# Saved entries:
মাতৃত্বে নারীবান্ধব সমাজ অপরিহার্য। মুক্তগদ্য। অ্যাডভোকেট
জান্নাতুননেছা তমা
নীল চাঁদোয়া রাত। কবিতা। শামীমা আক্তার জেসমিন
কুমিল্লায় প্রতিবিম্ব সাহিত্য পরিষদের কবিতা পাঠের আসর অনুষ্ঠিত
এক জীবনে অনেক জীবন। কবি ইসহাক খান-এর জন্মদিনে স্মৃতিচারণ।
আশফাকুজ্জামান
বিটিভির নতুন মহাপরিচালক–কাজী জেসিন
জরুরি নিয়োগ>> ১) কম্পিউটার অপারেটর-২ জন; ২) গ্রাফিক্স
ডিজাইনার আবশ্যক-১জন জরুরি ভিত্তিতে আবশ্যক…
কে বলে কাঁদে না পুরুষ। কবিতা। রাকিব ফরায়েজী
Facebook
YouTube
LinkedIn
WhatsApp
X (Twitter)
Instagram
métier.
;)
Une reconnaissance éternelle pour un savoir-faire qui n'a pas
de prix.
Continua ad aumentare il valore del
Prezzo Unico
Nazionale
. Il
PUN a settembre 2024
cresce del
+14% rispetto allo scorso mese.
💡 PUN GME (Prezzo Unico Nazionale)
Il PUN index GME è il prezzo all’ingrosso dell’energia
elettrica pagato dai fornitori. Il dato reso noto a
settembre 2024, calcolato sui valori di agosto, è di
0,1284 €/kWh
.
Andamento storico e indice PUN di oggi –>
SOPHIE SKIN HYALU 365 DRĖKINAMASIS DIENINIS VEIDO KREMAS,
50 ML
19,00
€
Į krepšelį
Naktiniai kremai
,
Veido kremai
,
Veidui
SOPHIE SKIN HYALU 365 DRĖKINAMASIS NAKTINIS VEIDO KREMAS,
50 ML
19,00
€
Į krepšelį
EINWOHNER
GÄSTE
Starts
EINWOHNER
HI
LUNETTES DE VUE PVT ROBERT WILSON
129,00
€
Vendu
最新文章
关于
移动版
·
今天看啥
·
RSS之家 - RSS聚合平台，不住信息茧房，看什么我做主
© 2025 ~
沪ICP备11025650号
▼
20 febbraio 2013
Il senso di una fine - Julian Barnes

# What needs to be done:
Retype every line of the listing above, character for character, keeping the original line breaks.

# Solved exercise:
মাতৃত্বে নারীবান্ধব সমাজ অপরিহার্য। মুক্তগদ্য। অ্যাডভোকেট
জান্নাতুননেছা তমা
নীল চাঁদোয়া রাত। কবিতা। শামীমা আক্তার জেসমিন
কুমিল্লায় প্রতিবিম্ব সাহিত্য পরিষদের কবিতা পাঠের আসর অনুষ্ঠিত
এক জীবনে অনেক জীবন। কবি ইসহাক খান-এর জন্মদিনে স্মৃতিচারণ।
আশফাকুজ্জামান
বিটিভির নতুন মহাপরিচালক–কাজী জেসিন
জরুরি নিয়োগ>> ১) কম্পিউটার অপারেটর-২ জন; ২) গ্রাফিক্স
ডিজাইনার আবশ্যক-১জন জরুরি ভিত্তিতে আবশ্যক…
কে বলে কাঁদে না পুরুষ। কবিতা। রাকিব ফরায়েজী
Facebook
YouTube
LinkedIn
WhatsApp
X (Twitter)
Instagram
métier.
;)
Une reconnaissance éternelle pour un savoir-faire qui n'a pas
de prix.
Continua ad aumentare il valore del
Prezzo Unico
Nazionale
. Il
PUN a settembre 2024
cresce del
+14% rispetto allo scorso mese.
💡 PUN GME (Prezzo Unico Nazionale)
Il PUN index GME è il prezzo all’ingrosso dell’energia
elettrica pagato dai fornitori. Il dato reso noto a
settembre 2024, calcolato sui valori di agosto, è di
0,1284 €/kWh
.
Andamento storico e indice PUN di oggi –>
SOPHIE SKIN HYALU 365 DRĖKINAMASIS DIENINIS VEIDO KREMAS,
50 ML
19,00
€
Į krepšelį
Naktiniai kremai
,
Veido kremai
,
Veidui
SOPHIE SKIN HYALU 365 DRĖKINAMASIS NAKTINIS VEIDO KREMAS,
50 ML
19,00
€
Į krepšelį
EINWOHNER
GÄSTE
Starts
EINWOHNER
HI
LUNETTES DE VUE PVT ROBERT WILSON
129,00
€
Vendu
最新文章
关于
移动版
·
今天看啥
·
RSS之家 - RSS聚合平台，不住信息茧房，看什么我做主
© 2025 ~
沪ICP备11025650号
▼
20 febbraio 2013
Il senso di una fine - Julian Barnes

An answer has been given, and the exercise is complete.